Edit the Lagos area boys story from "Some weeks ago, or" to "it; it's history.", putting "worship service" wherever "church service" appears.

Passage shown:

BEGIN

My Near-Death Experience With Four Scary Lagos Area Boys!

 Some weeks ago, or would I say about a month ago, I met this very old friend, sorry, God forbid, someone I used to know back years ago after the closing of a church service at Salvation Ministries Ikotun. Jesse, the notoriously deep-rooted criminal back in 2008–2013, during those days in Birnin Gwari, Kaduna State, shaking hands with brethren after a church service. The very popular "Gaze and Shoot," as he was nicknamed back then, known for his unique style of stealing, which I have since then only seen exemplified by the way Erling Haaland steals away goals from Premier League defenders. It was said that once this guy, Jesse, gazes at any of your valuables back then, forget it; it's history.

Once his eye catches sight of any of your fascinating treasures, the next place that treasure would be located would be on his left hand, because not only does he steal, he flaunts as well. And I guess that killed his stealing career. Because, of course, if not for how he flaunts his Anini-ism, he would have flourished greatly because his stealing skills were unmatched.

END

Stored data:
BEGIN

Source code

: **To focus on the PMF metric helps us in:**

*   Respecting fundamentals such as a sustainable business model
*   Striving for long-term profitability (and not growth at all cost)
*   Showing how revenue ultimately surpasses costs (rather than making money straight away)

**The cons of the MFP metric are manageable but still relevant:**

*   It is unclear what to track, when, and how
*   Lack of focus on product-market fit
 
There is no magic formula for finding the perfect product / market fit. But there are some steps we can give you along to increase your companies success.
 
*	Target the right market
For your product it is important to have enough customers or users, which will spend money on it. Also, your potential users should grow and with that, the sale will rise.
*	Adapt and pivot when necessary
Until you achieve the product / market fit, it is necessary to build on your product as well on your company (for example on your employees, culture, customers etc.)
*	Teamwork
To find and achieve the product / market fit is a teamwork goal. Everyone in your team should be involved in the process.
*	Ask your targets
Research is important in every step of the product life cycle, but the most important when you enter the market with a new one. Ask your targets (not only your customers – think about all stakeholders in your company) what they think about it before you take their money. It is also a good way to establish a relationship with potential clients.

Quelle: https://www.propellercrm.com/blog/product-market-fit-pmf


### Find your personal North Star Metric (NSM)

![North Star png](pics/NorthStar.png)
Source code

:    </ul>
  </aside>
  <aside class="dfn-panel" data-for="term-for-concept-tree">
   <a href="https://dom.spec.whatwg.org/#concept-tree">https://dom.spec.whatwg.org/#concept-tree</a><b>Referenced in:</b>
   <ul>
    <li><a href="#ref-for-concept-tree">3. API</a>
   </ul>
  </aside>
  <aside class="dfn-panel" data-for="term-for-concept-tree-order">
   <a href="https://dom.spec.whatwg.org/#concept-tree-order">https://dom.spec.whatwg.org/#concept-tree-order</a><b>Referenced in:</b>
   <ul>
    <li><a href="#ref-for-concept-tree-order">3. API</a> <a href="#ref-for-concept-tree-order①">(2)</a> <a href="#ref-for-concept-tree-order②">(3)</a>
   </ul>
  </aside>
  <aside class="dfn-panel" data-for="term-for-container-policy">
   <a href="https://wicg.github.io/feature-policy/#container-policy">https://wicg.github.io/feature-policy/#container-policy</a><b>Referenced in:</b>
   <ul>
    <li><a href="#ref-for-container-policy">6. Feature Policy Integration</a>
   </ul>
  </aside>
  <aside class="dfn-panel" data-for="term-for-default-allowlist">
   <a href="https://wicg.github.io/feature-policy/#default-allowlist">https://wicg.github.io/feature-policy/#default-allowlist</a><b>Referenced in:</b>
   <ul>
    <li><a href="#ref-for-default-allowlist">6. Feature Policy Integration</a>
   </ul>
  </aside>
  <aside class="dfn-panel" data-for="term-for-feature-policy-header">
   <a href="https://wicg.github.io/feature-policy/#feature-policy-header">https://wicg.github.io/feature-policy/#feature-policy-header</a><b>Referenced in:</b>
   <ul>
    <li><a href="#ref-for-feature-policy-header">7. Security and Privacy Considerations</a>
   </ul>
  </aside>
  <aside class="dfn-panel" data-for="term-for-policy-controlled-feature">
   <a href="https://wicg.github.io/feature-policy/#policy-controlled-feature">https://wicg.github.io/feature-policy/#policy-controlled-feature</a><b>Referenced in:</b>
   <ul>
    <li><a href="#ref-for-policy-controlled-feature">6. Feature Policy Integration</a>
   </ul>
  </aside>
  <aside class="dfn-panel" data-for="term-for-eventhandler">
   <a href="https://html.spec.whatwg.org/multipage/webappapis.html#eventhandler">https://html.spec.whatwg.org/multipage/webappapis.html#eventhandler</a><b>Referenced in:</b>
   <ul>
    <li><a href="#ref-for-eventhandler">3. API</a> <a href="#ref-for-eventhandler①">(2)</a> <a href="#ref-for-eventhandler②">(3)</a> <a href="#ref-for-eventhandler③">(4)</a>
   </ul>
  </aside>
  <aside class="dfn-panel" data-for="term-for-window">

END

Task output:
Some weeks ago, or would I say about a month ago, I met this very old friend, sorry, God forbid, someone I used to know back years ago after the closing of a worship service at Salvation Ministries Ikotun. Jesse, the notoriously deep-rooted criminal back in 2008–2013, during those days in Birnin Gwari, Kaduna State, shaking hands with brethren after a worship service. The very popular "Gaze and Shoot," as he was nicknamed back then, known for his unique style of stealing, which I have since then only seen exemplified by the way Erling Haaland steals away goals from Premier League defenders. It was said that once this guy, Jesse, gazes at any of your valuables back then, forget it; it's history.